Ratusan kursi sekolah berasrama megah berfasilitas gratis di Kabupaten Banyumas terancam tak terisi penuh setelah jangkauan peserta didik tingkat SD belum optimal. Pemerintah daerah kini resmi mengalihkan sisa kuota tersebut ke jenjang yang lebih tinggi demi memastikan tidak ada hak pendidikan warga miskin ekstrem yang terbuang sia-sia.
Kepala Sekolah Rakyat Terintegrasi 1 Banyumas, Siti Isbandiyah, menjelaskan bahwa langkah ini merupakan bentuk penyesuaian lapangan. Semula pihaknya menargetkan alokasi penerimaan sebanyak 270 siswa baru untuk tahun ajaran ini. Namun, belum optimalnya penjangkauan anak usia SD membuat pengelola langsung mengalihkan kuota tersebut untuk jenjang SMP dan SMA.
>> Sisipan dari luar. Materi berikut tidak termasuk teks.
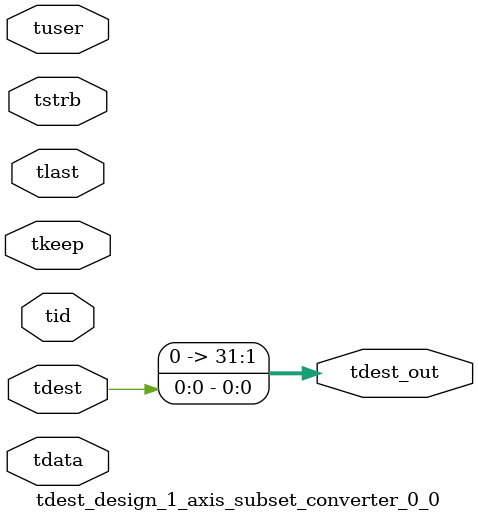
<source format=v>


`timescale 1ps/1ps

module tdest_design_1_axis_subset_converter_0_0 #
(
parameter C_S_AXIS_TDATA_WIDTH = 32,
parameter C_S_AXIS_TUSER_WIDTH = 0,
parameter C_S_AXIS_TID_WIDTH   = 0,
parameter C_S_AXIS_TDEST_WIDTH = 0,
parameter C_M_AXIS_TDEST_WIDTH = 32
)
(
input  [(C_S_AXIS_TDATA_WIDTH == 0 ? 1 : C_S_AXIS_TDATA_WIDTH)-1:0     ] tdata,
input  [(C_S_AXIS_TUSER_WIDTH == 0 ? 1 : C_S_AXIS_TUSER_WIDTH)-1:0     ] tuser,
input  [(C_S_AXIS_TID_WIDTH   == 0 ? 1 : C_S_AXIS_TID_WIDTH)-1:0       ] tid,
input  [(C_S_AXIS_TDEST_WIDTH == 0 ? 1 : C_S_AXIS_TDEST_WIDTH)-1:0     ] tdest,
input  [(C_S_AXIS_TDATA_WIDTH/8)-1:0 ] tkeep,
input  [(C_S_AXIS_TDATA_WIDTH/8)-1:0 ] tstrb,
input                                                                    tlast,
output [C_M_AXIS_TDEST_WIDTH-1:0] tdest_out
);

assign tdest_out = {tdest[0:0]};

endmodule


</source>
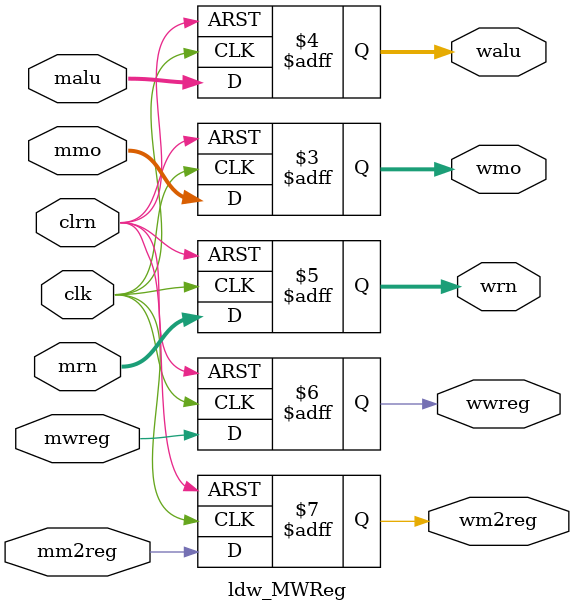
<source format=v>
module ldw_MWReg(mwreg, mm2reg, mmo, malu, mrn, clk, clrn, wwreg, wm2reg, wmo, walu, wrn);
	input [31:0] mmo, malu;
	input [4:0] mrn;
	input mwreg, mm2reg;
	input clk, clrn;
	output [31:0] wmo, walu;
	output [4:0] wrn;
	output wwreg, wm2reg;
	reg [31:0] wmo, walu;
	reg [4:0] wrn;
	reg wwreg, wm2reg;
	
	always@(negedge clrn or posedge clk)
	begin
		if(clrn == 0)
		begin
			wwreg <= 0;		wm2reg <= 0;		wmo <= 0;
			walu <= 0;		wrn <= 0;
		end
		else
		begin
			wwreg <= mwreg;		wm2reg <= mm2reg;		wmo <= mmo;
			walu <= malu;		wrn <= mrn;
		end
	end
	
endmodule 
</source>
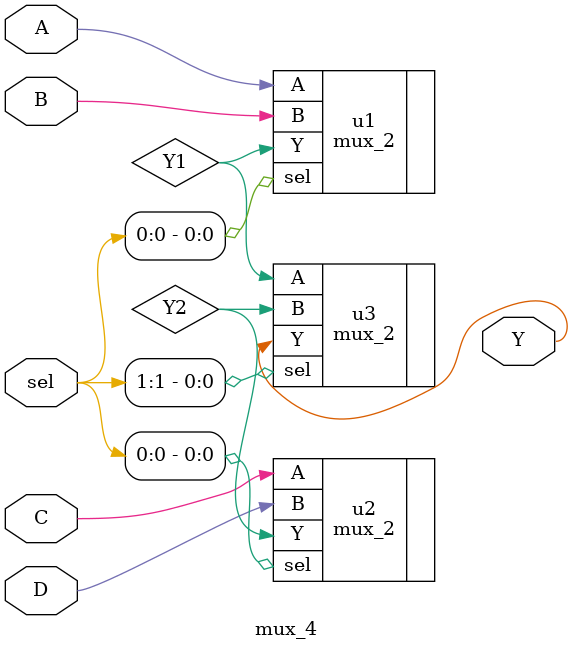
<source format=v>
`timescale 1ns / 1ps


module mux_4(
    output Y,
    input A,B,C,D,
    input [1:0] sel
    );
    
    wire Y1,Y2;
    
    //Two 2-to-1 mux  -  A or B  and  C or D  selector
    mux_2 u1(.A(A),.B(B),.Y(Y1),.sel(sel[0]));
    mux_2 u2(.A(C),.B(D),.Y(Y2),.sel(sel[0]));
    
    //One 2-to-1 mux
    mux_2 u3(.A(Y1),.B(Y2),.Y(Y),.sel(sel[1]));
    
endmodule


</source>
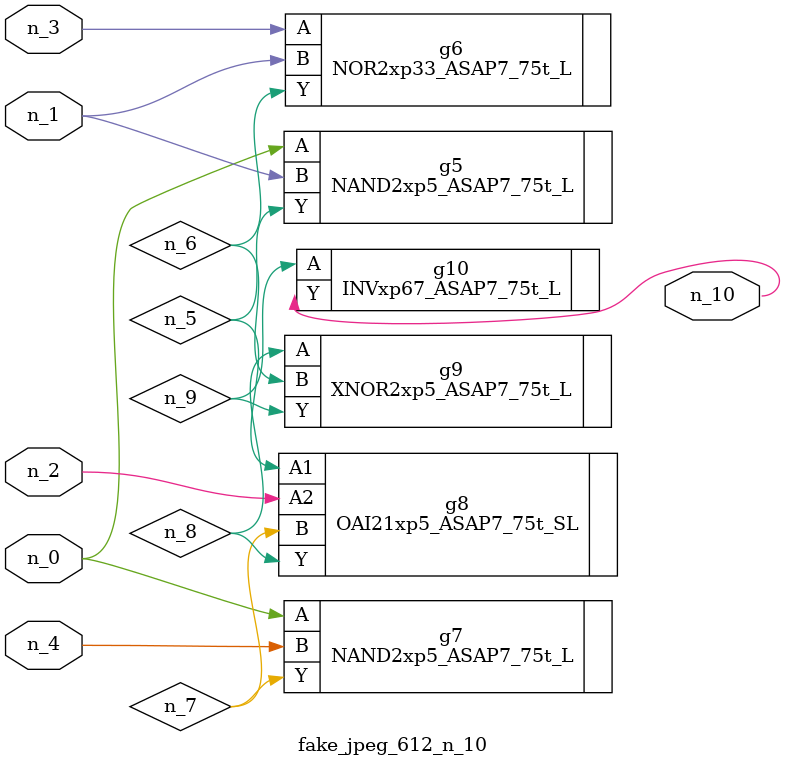
<source format=v>
module fake_jpeg_612_n_10 (n_3, n_2, n_1, n_0, n_4, n_10);

input n_3;
input n_2;
input n_1;
input n_0;
input n_4;

output n_10;

wire n_8;
wire n_9;
wire n_6;
wire n_5;
wire n_7;

NAND2xp5_ASAP7_75t_L g5 ( 
.A(n_0),
.B(n_1),
.Y(n_5)
);

NOR2xp33_ASAP7_75t_L g6 ( 
.A(n_3),
.B(n_1),
.Y(n_6)
);

NAND2xp5_ASAP7_75t_L g7 ( 
.A(n_0),
.B(n_4),
.Y(n_7)
);

OAI21xp5_ASAP7_75t_SL g8 ( 
.A1(n_5),
.A2(n_2),
.B(n_7),
.Y(n_8)
);

XNOR2xp5_ASAP7_75t_L g9 ( 
.A(n_8),
.B(n_6),
.Y(n_9)
);

INVxp67_ASAP7_75t_L g10 ( 
.A(n_9),
.Y(n_10)
);


endmodule
</source>
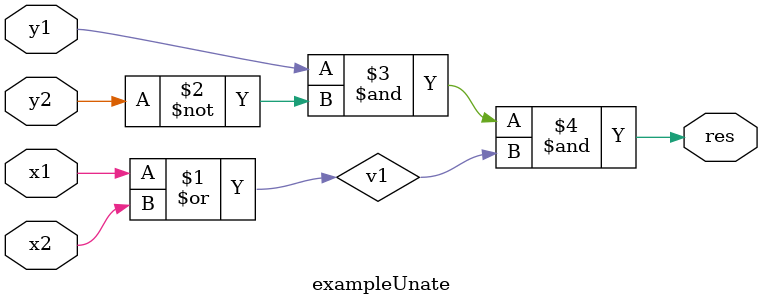
<source format=v>
module exampleUnate ( x1, x2, y1, y2, res );
input x1;
input x2;
input y1;
input y2;
output res;
wire v1;
assign v1 = (x1 | x2);
assign res = (y1 & ~y2 & v1);

endmodule
</source>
“Jumlah siswa sampai hari ini, dari SD sampai SMA sejumlah 299 orang. Dengan rincian 249 siswa baru dan 50 siswa eksisting. Ini masih data bergerak, karena masih penjangkauan untuk pemenuhan alokasi peralihan dari kuota SD ke SMP dan SMA,” ujar Siti Isbandiyah.
Pintu Pendaftaran Masih Terbuka bagi Keluarga Desil 1 dan 2
Bupati Banyumas Sadewo Tri Lastiono bergerak cepat merespons pengalihan kuota ini. Ia meminta jajarannya mempercepat proses pemenuhan alokasi peserta didik agar fasilitas yang ada dapat dimanfaatkan secara optimal. Sadewo menegaskan bahwa seluruh anak dari keluarga miskin ekstrem berhak mendapatkan layanan pendidikan berkualitas di sekolah ini.
“Jadi untuk orang tua yang masuk desil 1 dan 2 yang anak-anaknya belum mendapatkan sekolah, dan selama di sini masih ada kursi, monggoh, jangan ragu-ragu. Ini sekolah yang luar biasa, fasilitas gedungnya dan guru-gurunya sangat berkualitas,” ujar Bupati Sadewo Tri Lastiono.
Ia menilai gedung sekolah terpadu yang berlokasi di Desa Karangcegak, Kecamatan Sumbang ini memiliki kualitas fisik sangat representatif. Fasilitas pendukung mulai dari asrama putra-putri, laboratorium komputer, tempat ibadah, hingga lapangan olahraga telah berdiri kokoh dan siap pakai.
“Ini sekolah rakyat, tapi luar biasa gedungnya megah sekali. Tadi sudah dicek semua fasilitasnya, untuk listrik dan air sudah siap, kemudian dapur untuk sementara catering,” kata Bupati Sadewo.
Pembukaan Dimajukan, Penggemblengan Mental Dimulai
Seiring finalisasi data siswa, pihak sekolah juga mempercepat jadwal pelaksanaan Masa Pengenalan Lingkungan Sekolah (MPLS). Jadwal pembukaan MPLS yang semula direncanakan pada 30 Juli, kini dimajukan menjadi Rabu, 29 Juli 2026.
Percepatan jadwal ini dilakukan karena seluruh sarana fisik pendukung belajar-mengajar maupun asrama sudah dinyatakan matang. Setelah sesi pembukaan, para siswa akan langsung menjalani kegiatan Cek Kesehatan Gratis (CKG) sebelum memulai masa pembelajaran efektif pada 1 Agustus 2026.
Tak hanya itu, para siswa asrama juga bakal mendapatkan pembekalan mental khusus lewat Program Bakti Taruna. Program kolaborasi ini melibatkan jajaran Taruna Akademi Militer (Akmil) hingga Akpol untuk menanamkan kedisiplinan dan karakter kemandirian sejak dini.